─── Excerpted passage
In December Harnoncourt had announced his retirement, citing health reasons, in a farewell letter to the audience of the Wiener Musikverein, home to the Vienna Philharmonic orchestra.

“My physical capacities mean that I have to cancel all my upcoming projects,” he wrote in an open letter to disappointed fans with tickets to a concert by the baroque ensemble he founded, the Concentus Musicus Wien, the weekend of his 86th birthday at the start of December.

Heritage

“An era is over,” the Musikverein’s director Thomas Angyan told APA. “I didn’t think so little time would pass between his retirement and his death. We must continue with the musical heritage which he left us.”

Count Nikolaus de la Fontaine und d’Harnoncourt-Unverzagt was born in Berlin on Dec 6, 1929 to a granddaughter of a Habsburg Archduke and an Austrian count.

Growing up in Graz, southern Austria, he was already a contrarian thinker.

“Even when I was small, I always took the opposite point of view. I’m not someone who agrees,” he said, suggesting that his rebellious intellect stemmed from being called up just two weeks before World War II ended.

Harnoncourt showed a keen interest in the arts early on, and studied the cello at Vienna’s Academy of Music, joining the Vienna Symphony Orchestra as cellist in 1952.

But the authoritarianism of conductors enraged him.

“I used to ask them the ‘why’ behind their instructions. But the only reply I ever got was ‘Because I say so’,” Harnoncourt complains.
──────
─── Data extract
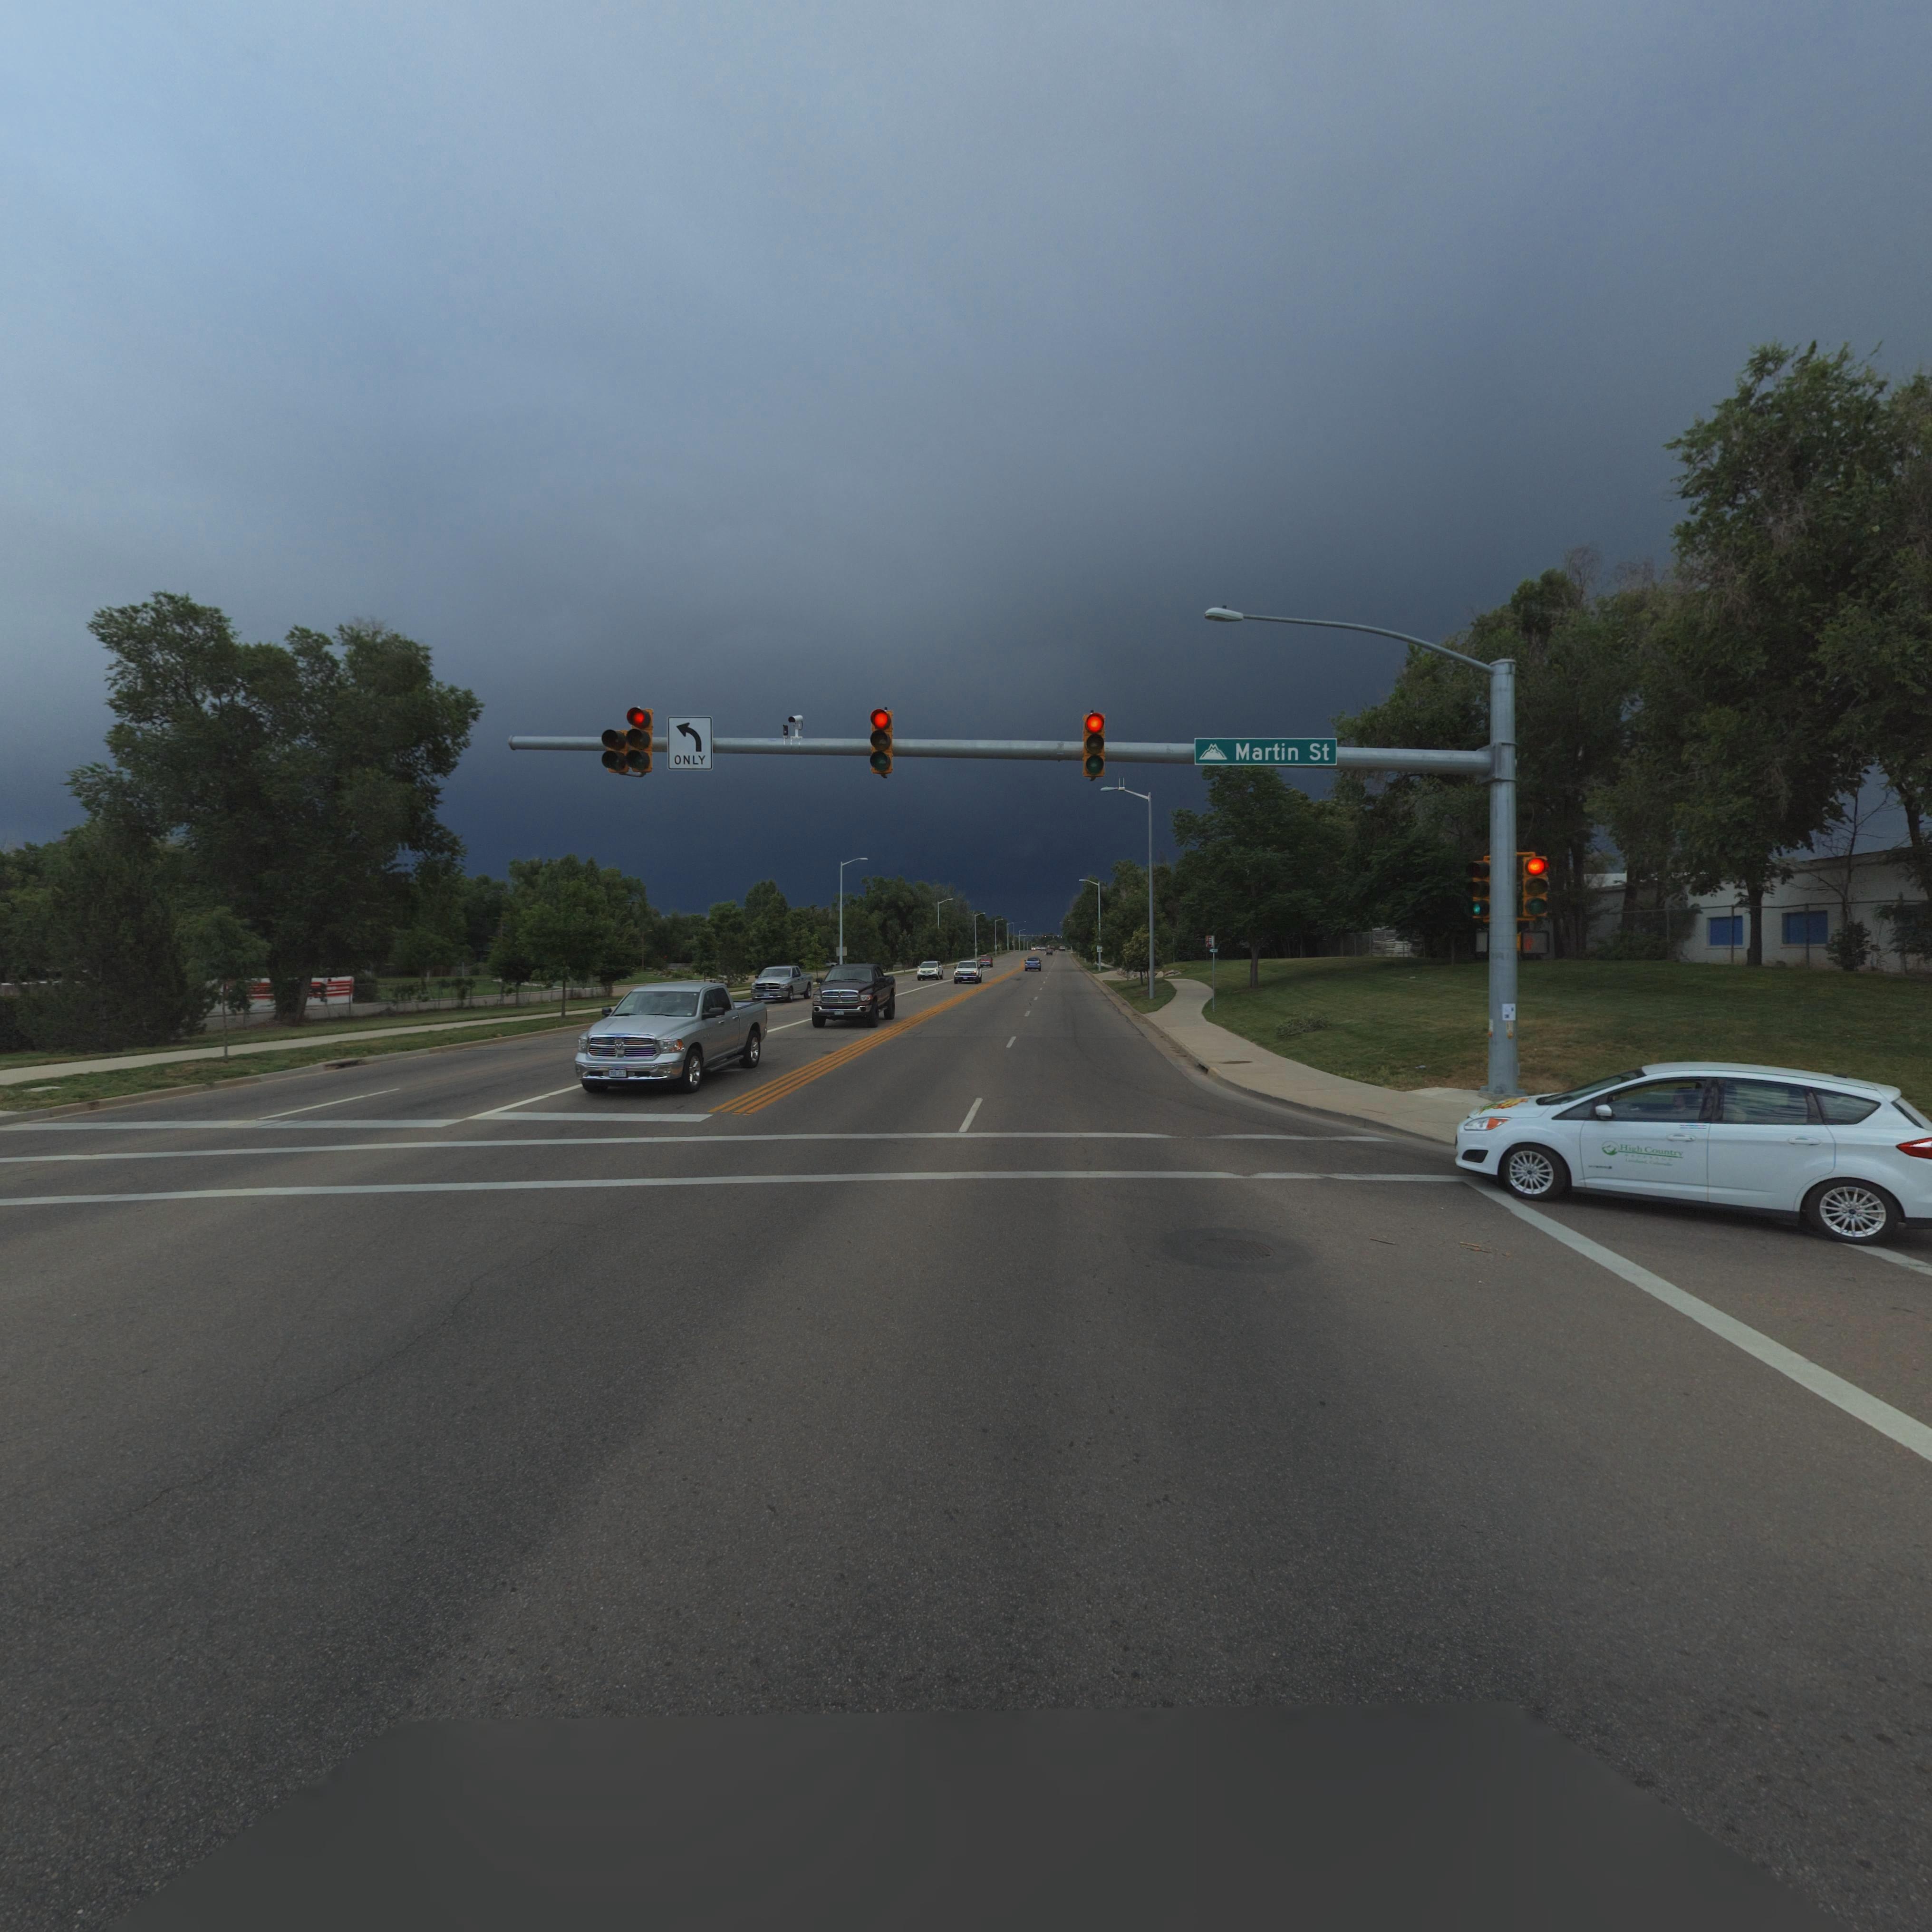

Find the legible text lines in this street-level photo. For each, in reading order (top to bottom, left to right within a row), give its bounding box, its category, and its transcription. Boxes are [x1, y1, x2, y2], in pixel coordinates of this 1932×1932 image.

[1235, 742, 1330, 761] StreetName: Martin St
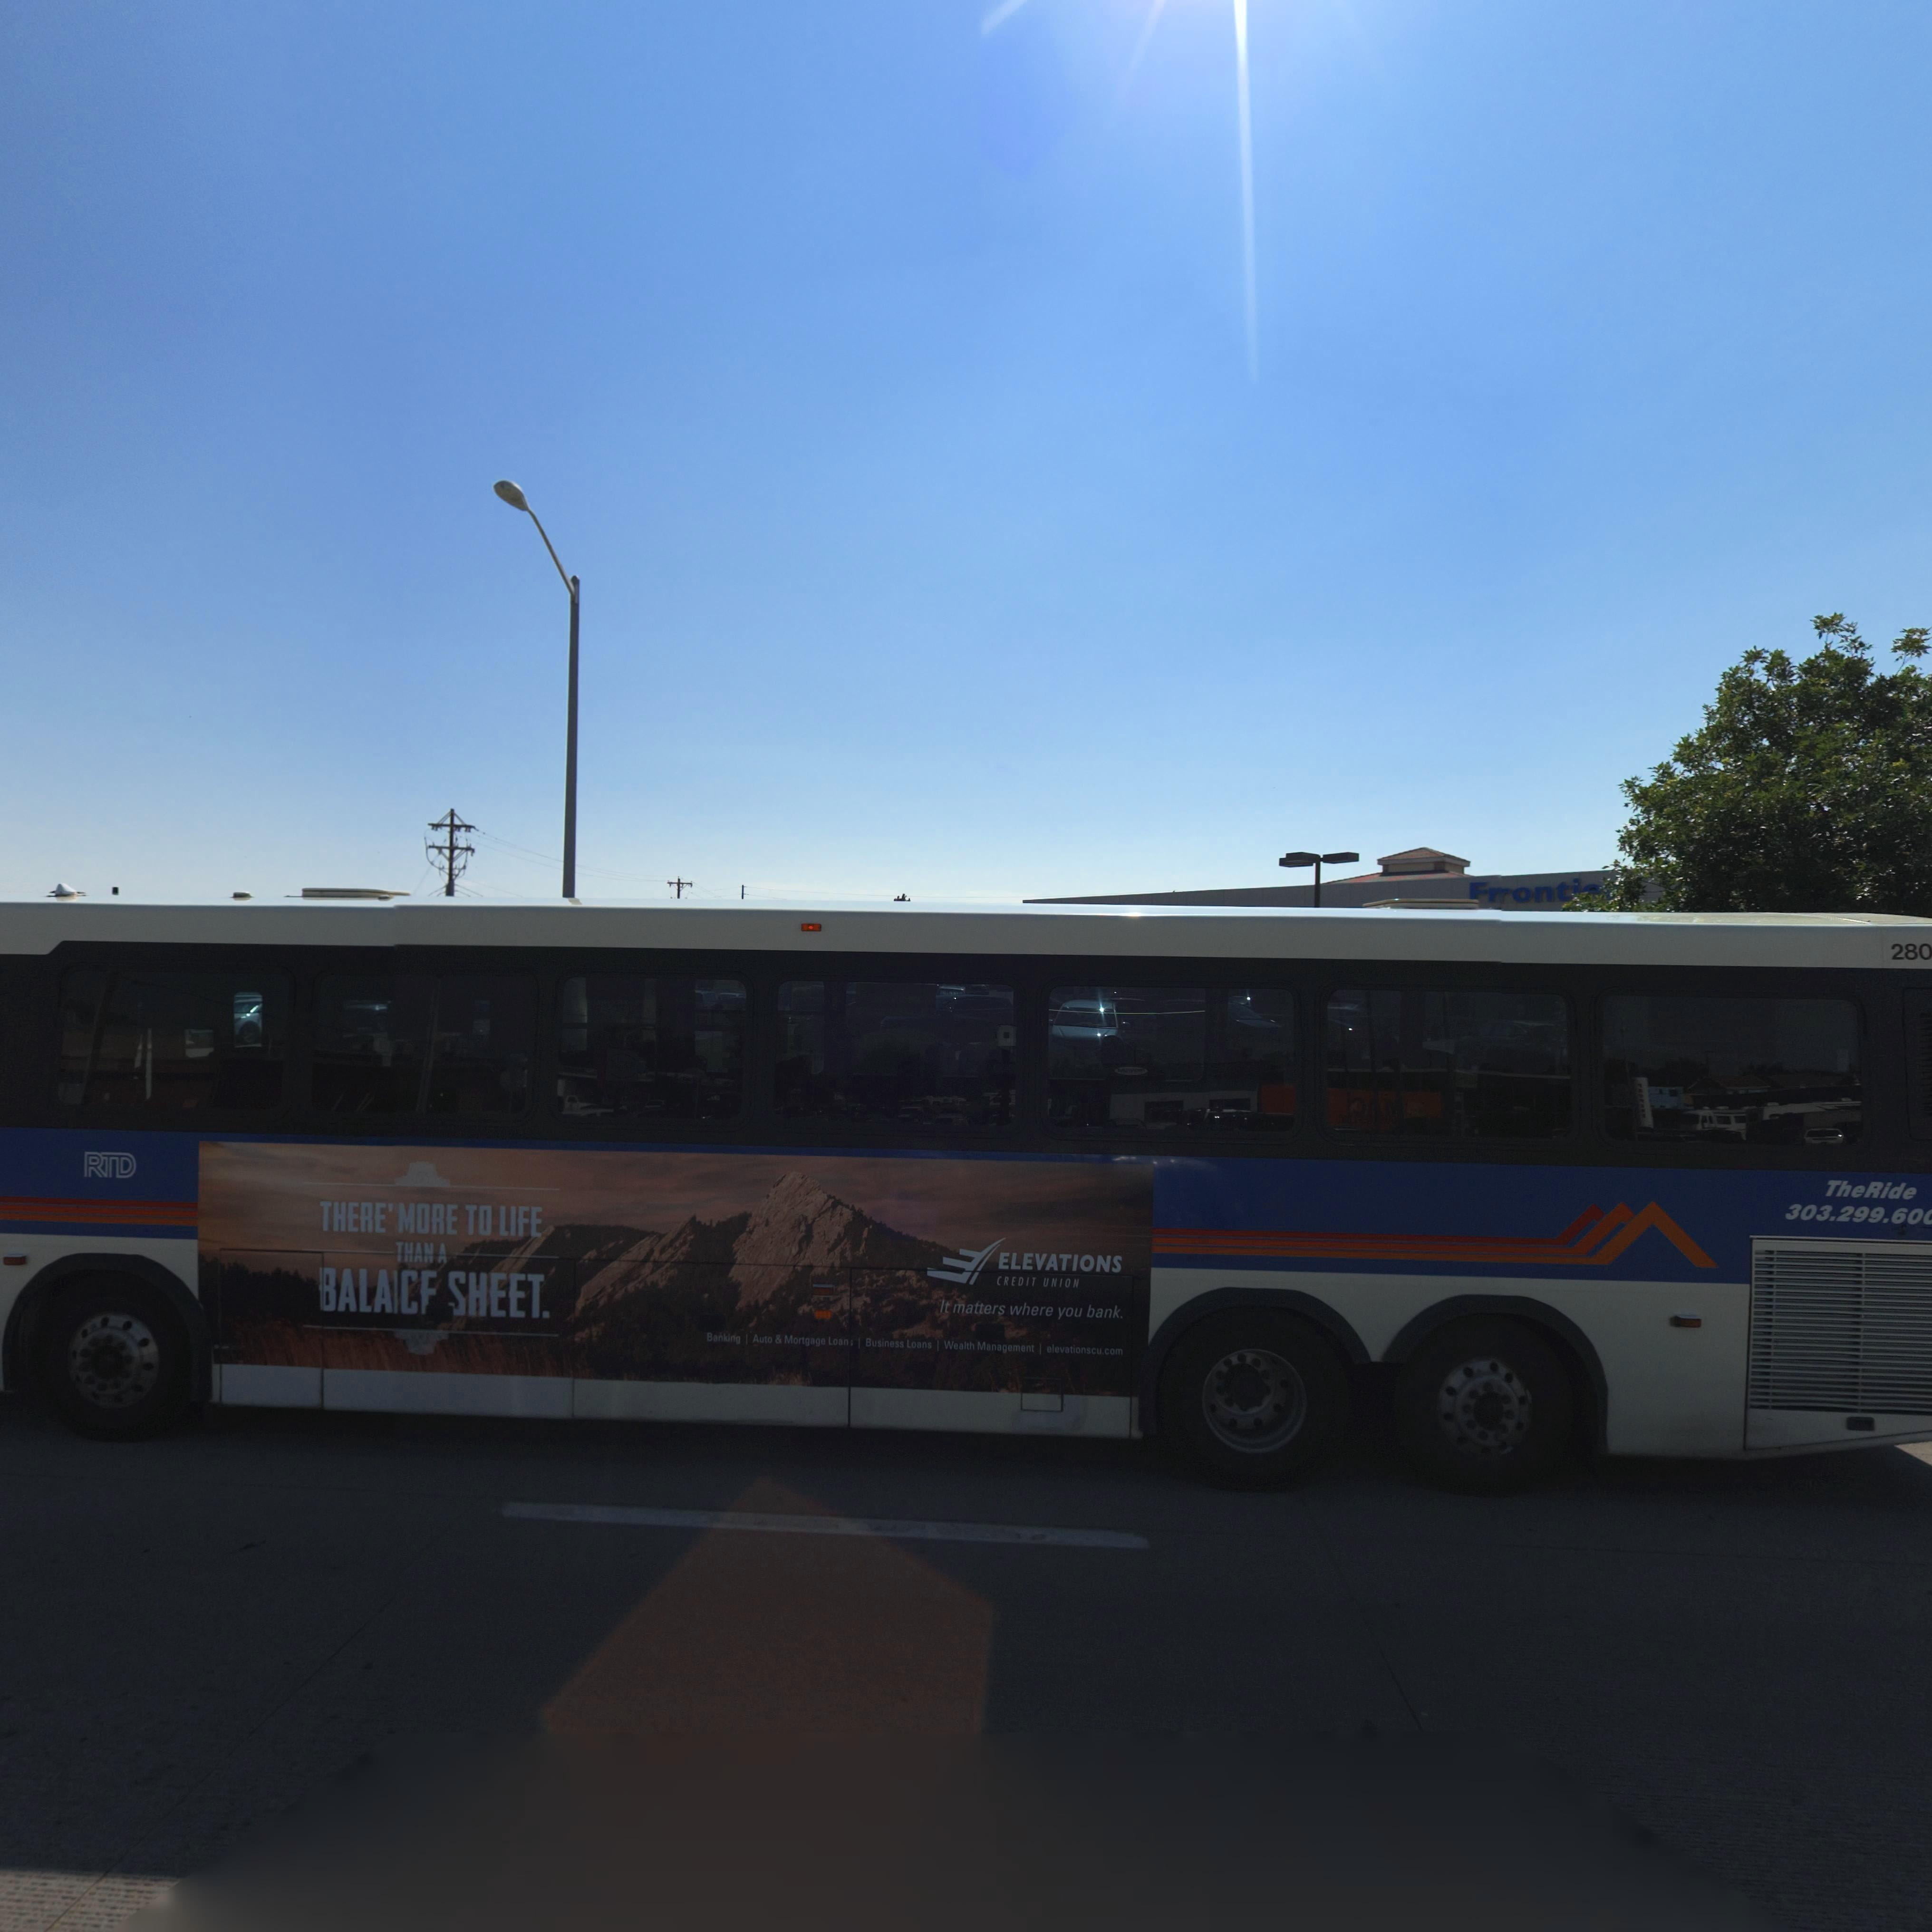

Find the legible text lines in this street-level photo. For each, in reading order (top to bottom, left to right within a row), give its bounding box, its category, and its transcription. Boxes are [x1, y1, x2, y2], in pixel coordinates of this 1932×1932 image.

[1468, 876, 1605, 905] BusinessName: F*ont**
──────
- Tasks and exercises
A) Retype the passage about Harnoncourt from "Harnoncourt showed a" to "cellist in 1952.".
B) In the passage about Harnoncourt, which orchestra did he join as a cellist in 1952?

- Responses
A)
Harnoncourt showed a keen interest in the arts early on, and studied the cello at Vienna’s Academy of Music, joining the Vienna Symphony Orchestra as cellist in 1952.

B) The Vienna Symphony Orchestra.